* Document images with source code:
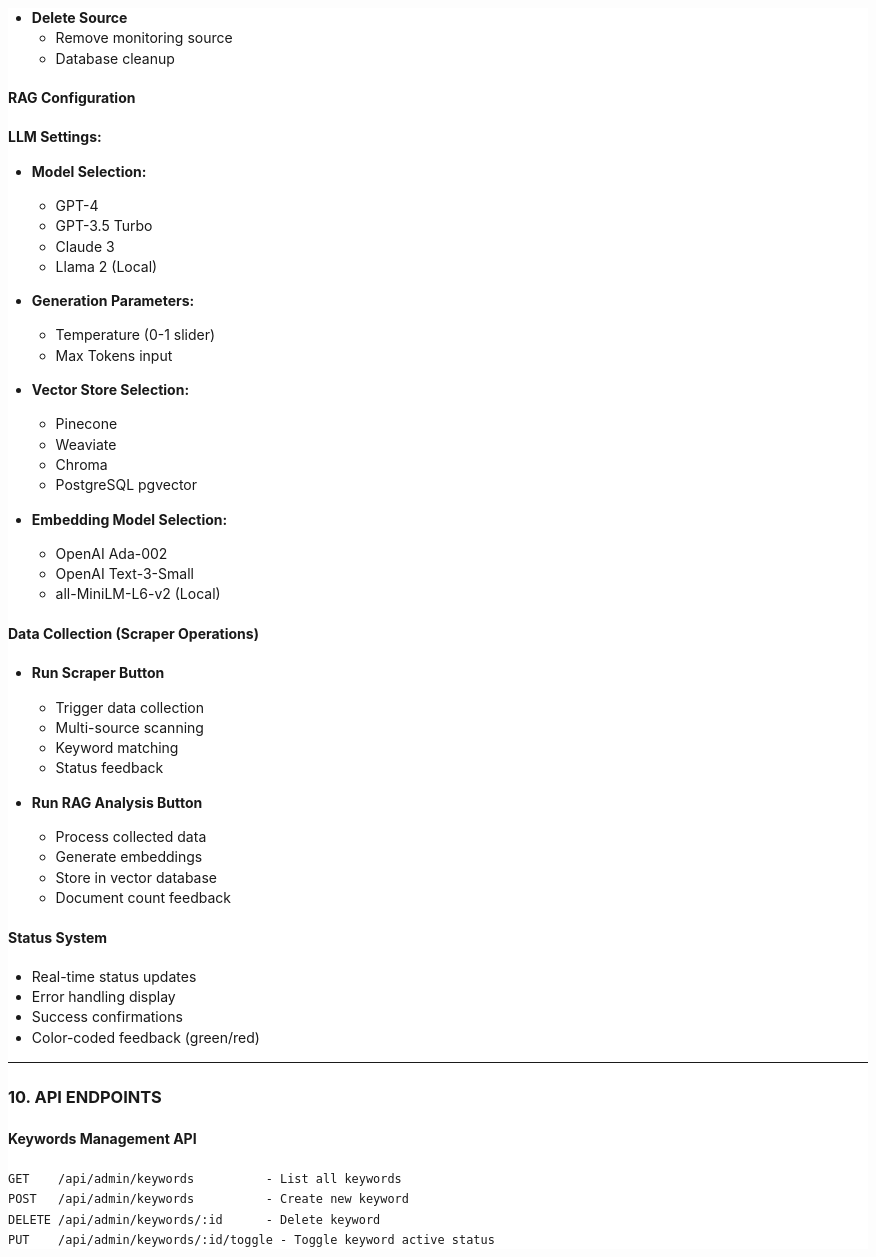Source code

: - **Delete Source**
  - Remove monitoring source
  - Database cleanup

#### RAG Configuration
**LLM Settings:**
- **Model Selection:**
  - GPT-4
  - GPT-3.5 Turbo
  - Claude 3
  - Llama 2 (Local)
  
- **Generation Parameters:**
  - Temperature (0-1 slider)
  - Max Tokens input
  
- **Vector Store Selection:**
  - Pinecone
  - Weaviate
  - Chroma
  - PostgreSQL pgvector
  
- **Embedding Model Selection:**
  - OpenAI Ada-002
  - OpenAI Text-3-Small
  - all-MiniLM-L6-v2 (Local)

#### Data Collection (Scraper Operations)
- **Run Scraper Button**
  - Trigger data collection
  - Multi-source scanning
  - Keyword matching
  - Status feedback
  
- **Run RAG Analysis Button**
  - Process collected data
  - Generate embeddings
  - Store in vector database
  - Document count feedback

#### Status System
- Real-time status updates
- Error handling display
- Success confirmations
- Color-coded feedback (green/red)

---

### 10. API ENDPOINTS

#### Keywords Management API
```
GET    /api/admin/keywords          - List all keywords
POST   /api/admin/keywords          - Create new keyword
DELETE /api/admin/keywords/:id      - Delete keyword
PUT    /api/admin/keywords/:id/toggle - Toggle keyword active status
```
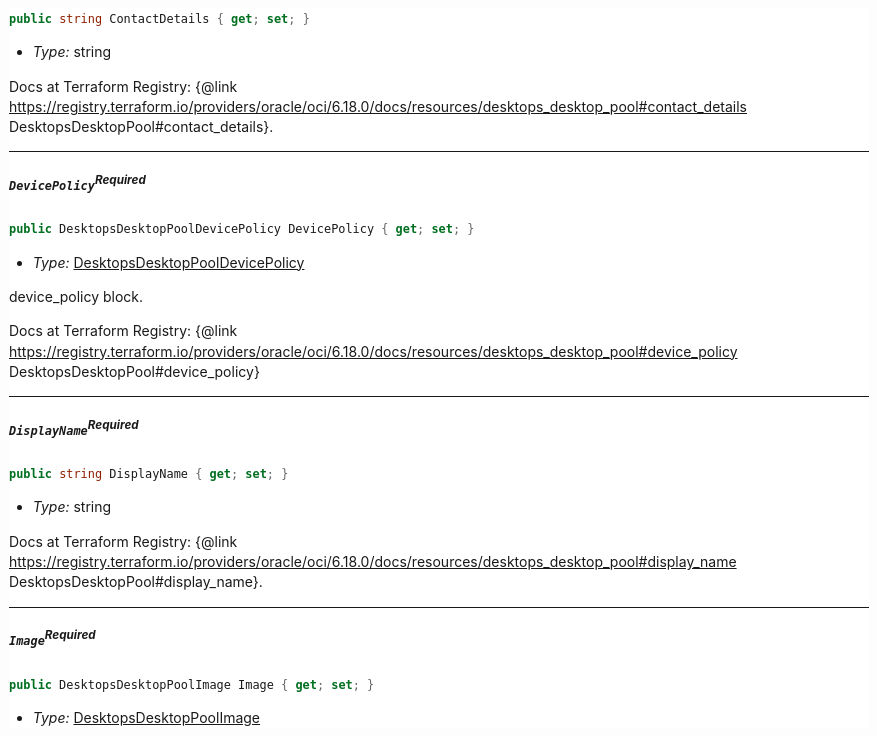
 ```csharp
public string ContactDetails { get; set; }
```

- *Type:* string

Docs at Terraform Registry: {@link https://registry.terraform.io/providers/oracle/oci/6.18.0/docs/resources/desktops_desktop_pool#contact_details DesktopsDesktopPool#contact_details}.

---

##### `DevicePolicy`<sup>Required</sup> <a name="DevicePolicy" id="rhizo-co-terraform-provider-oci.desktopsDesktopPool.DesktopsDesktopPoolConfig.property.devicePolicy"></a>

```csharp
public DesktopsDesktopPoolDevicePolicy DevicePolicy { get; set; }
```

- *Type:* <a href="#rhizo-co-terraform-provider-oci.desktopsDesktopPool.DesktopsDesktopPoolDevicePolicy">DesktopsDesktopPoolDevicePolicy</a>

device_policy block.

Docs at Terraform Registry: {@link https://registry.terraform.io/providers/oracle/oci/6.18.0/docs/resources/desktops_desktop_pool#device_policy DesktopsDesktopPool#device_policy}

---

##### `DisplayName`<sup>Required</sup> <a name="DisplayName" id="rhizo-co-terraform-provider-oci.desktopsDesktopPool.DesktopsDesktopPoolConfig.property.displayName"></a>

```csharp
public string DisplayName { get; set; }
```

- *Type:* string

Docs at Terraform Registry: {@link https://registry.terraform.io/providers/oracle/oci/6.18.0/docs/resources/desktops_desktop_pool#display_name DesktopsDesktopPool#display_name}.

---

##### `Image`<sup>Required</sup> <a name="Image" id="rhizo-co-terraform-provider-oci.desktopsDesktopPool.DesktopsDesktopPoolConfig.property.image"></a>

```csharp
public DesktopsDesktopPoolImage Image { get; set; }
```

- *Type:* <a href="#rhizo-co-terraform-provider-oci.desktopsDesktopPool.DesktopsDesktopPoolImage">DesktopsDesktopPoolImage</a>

* Task objective: Copy out every line in the records where the word "Type" is found.

* Written answer:
- *Type:* string
- *Type:* <a href="#rhizo-co-terraform-provider-oci.desktopsDesktopPool.DesktopsDesktopPoolDevicePolicy">DesktopsDesktopPoolDevicePolicy</a>
- *Type:* string
- *Type:* <a href="#rhizo-co-terraform-provider-oci.desktopsDesktopPool.DesktopsDesktopPoolImage">DesktopsDesktopPoolImage</a>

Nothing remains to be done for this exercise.